One more week until Spring Break!
Granted, my spring break will probably be me working on music. I have 2 dances for the college I need to score, and then my own projects. I am slowly finding my muse, tho they are now dressed in black. Art used to come easier, without the road blocks, fear, or second guessing. Now it seems I am paralyzed before I even begin. I am going to try and unplug as much as I can during Spring Break, aka SLEEP. It is hard to get away, or relax right now. Five fur babies at home, and one has issues and needs meds and attention. The poor baby, but that also means I get to vacation in my mind.
The other day I spent 2.5 hours in traffic just to get him, because people are selfish and drive selfishly which in turn causes accidents. At the end of this joyous excursion, I had to spend 30 minutes on the foam roller to get my back to move properly again. Oh the joys of age.
I have more recently become more serious about writing screenplays, I have at least 4 or 5 solid ideas in my head. I actually started writing one, and by started I have about 45 seconds of dialogue and action completed. If I put it on Tic Tok could I win an Oscar for best adapted screenplay? I really just need someone to bounce ideas off of, someone who will get excited about my ideas with me and then tell me flat out if its complete shit, or where things need to change.
This weekend I am going to an Oscar Party with the SCL, so its going to be a room full of composer, and musicians, and lyricist, all of whom have careers that I can only dream of. And then there will be me, alone in the room desperate trying to convince myself that I have every right to be there as well. You see, I did score a feature film. It got shelved and will never see the light of day, but it still counts for my Gold Membership that lets me go to some cool things. I've met a few of my heroes at these events, and its always so memorable. So Saturday, in my brand new suit, I will try not to drown in my own self sabotaging and fear of imposter syndrome. But rather, be friendly, make friends, and celebrate the work of some amazing humans.
The problem with wanting to do a thousand different things is that my brain becomes like a funnel full of marbles. Each marble is something I want to achieve or complete, and the funnel is my time to do these things. Mostly only broken marbles pass through, I rarely finish projects unless they have hard deadlines. These tend to be things for the college and their productions. I need to be more firm with giving myself the same deadlines, and hold myself to them. That way I feel more accomplished that things get done.

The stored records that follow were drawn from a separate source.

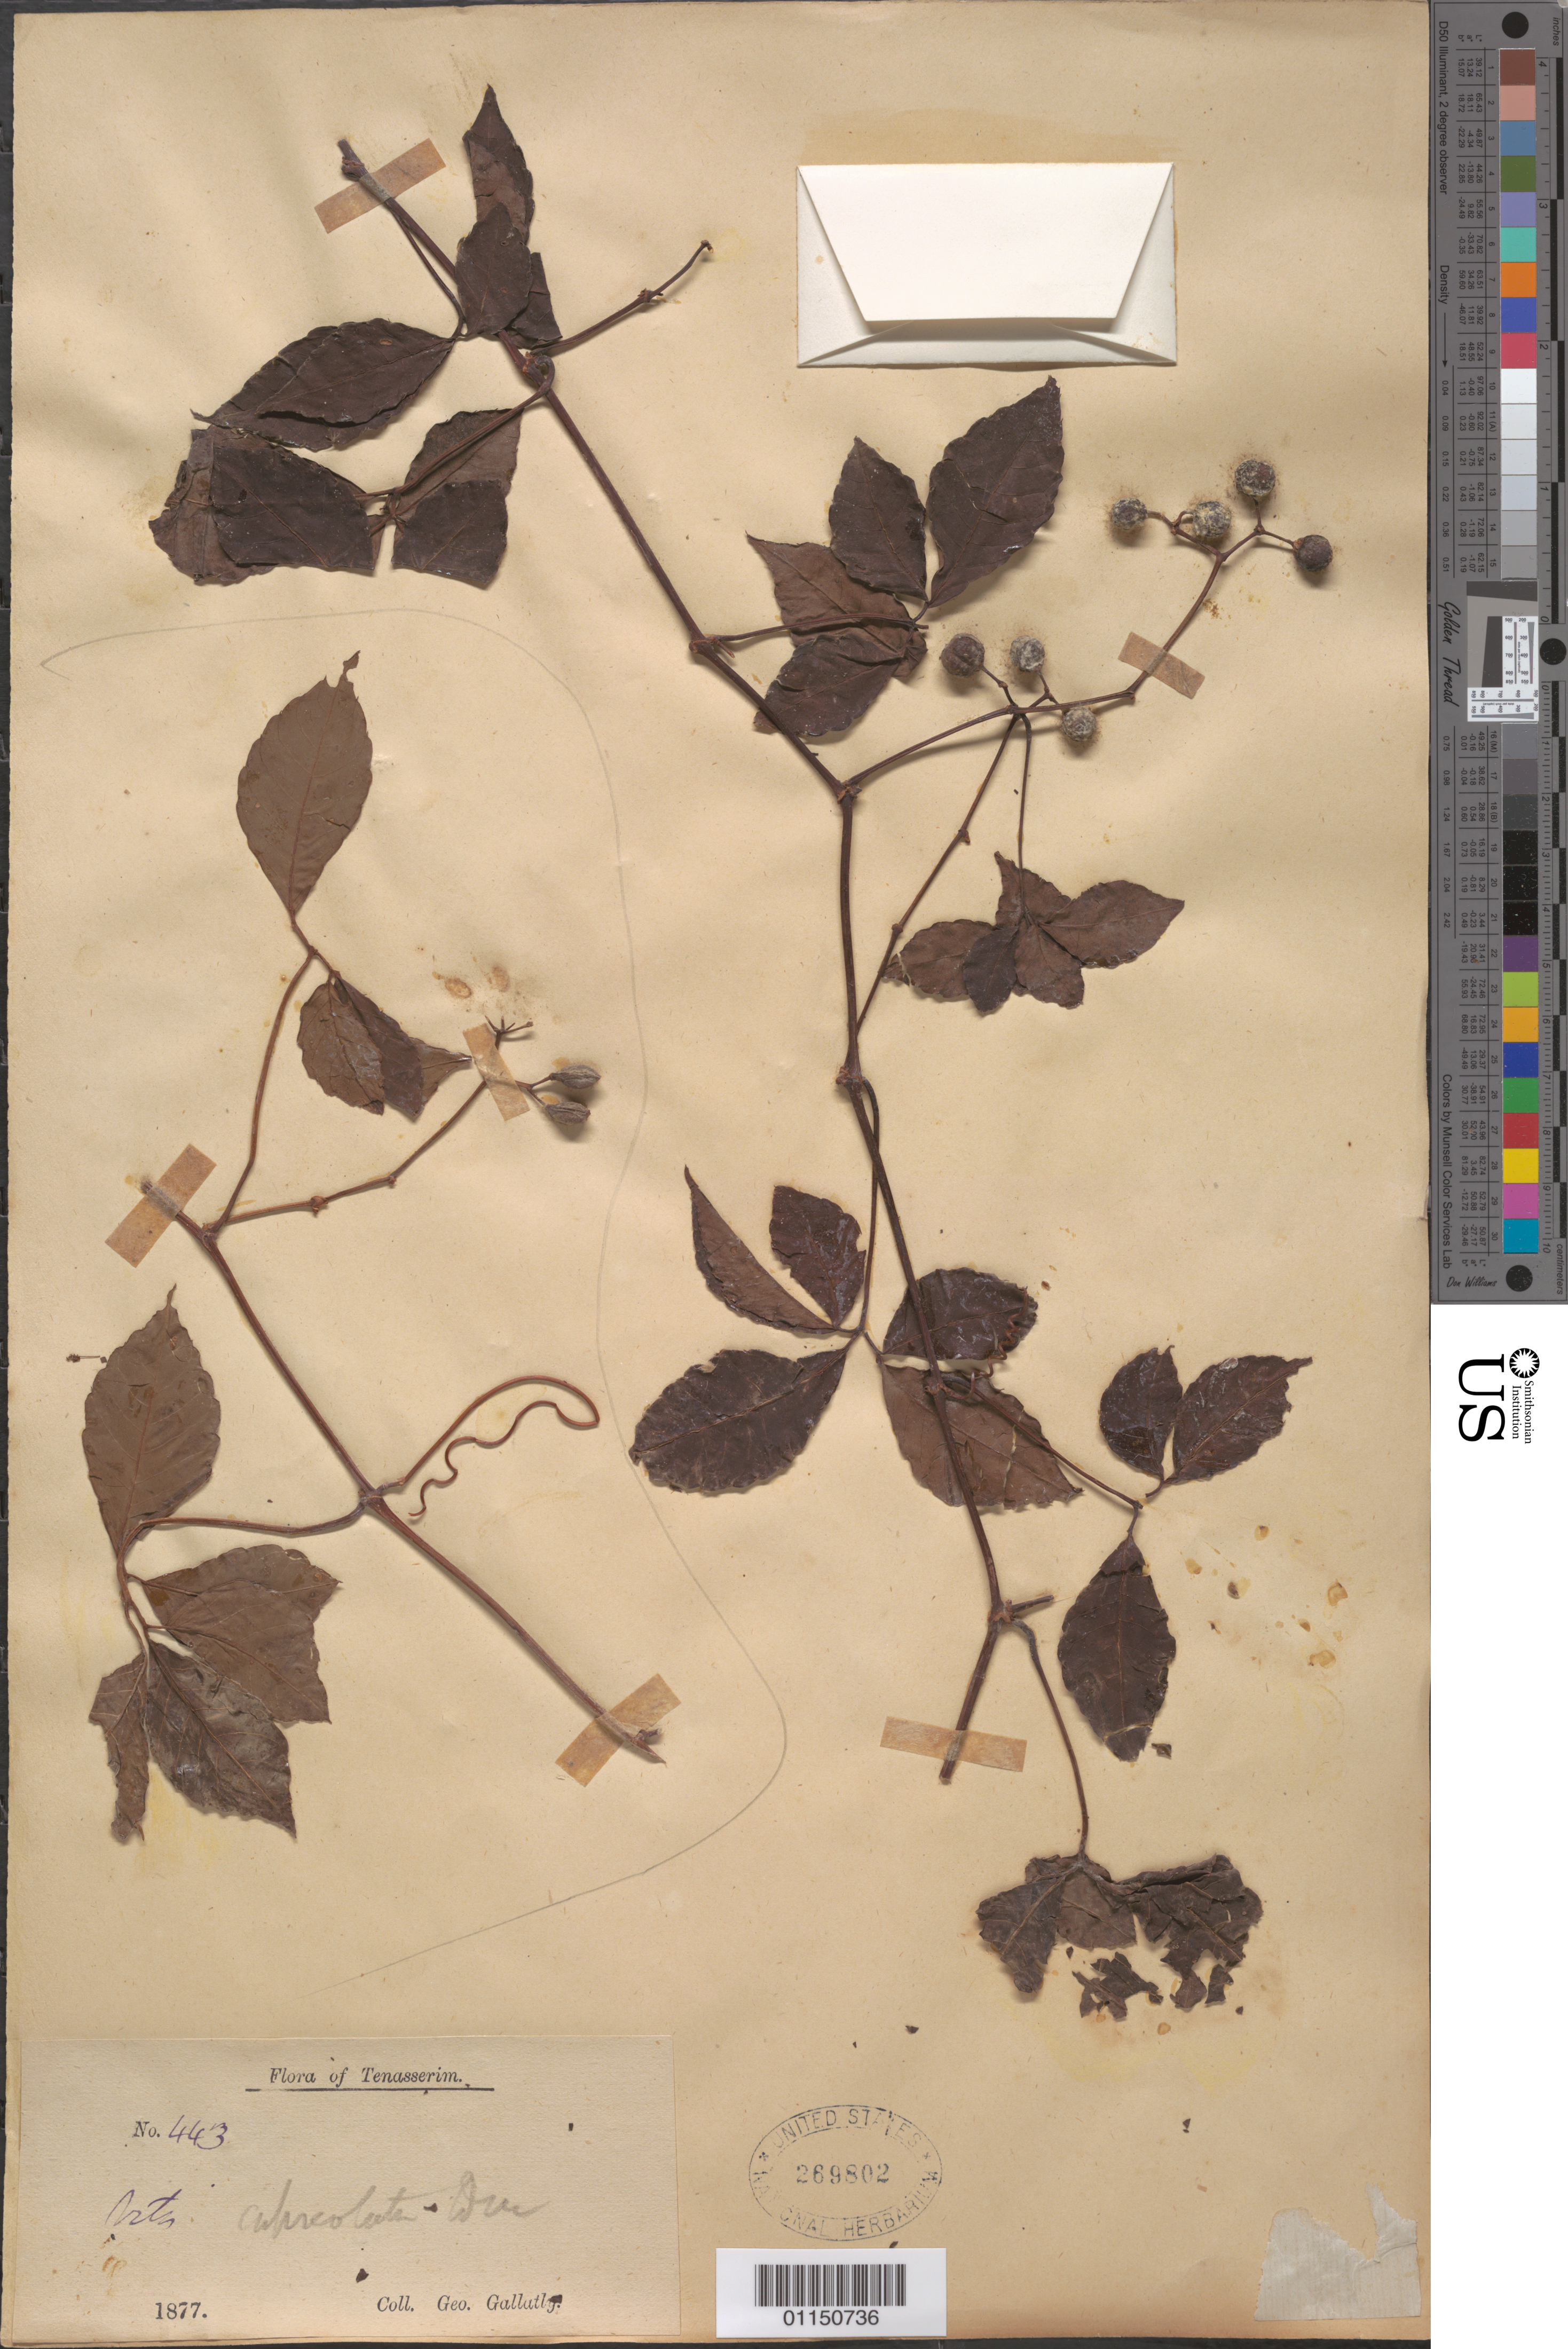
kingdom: Plantae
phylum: Tracheophyta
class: Magnoliopsida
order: Vitales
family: Vitaceae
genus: Tetrastigma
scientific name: Tetrastigma serrulatum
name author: (Roxb.) Planch.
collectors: G. Gallatly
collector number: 443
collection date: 1877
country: Myanmar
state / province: Tenasserim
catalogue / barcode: US 269802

I find myself still having fights with depression because I have had so much to grieve. And when I get into those ruts, it is so difficult to pull myself out and do something creative. I have so much I want to do and accomplish, but I need the time to do it all, and I need to be in the right state of mind in the first place. If not, I just sit and ponder, and waste time wondering. Some days my heart is so heavy that it sits like a boulder on my chest and holds me down.
Anyways, I did complete one demo for "Sing While You're Winning" and I am hoping I can work a bit more on "Retail" in the near future.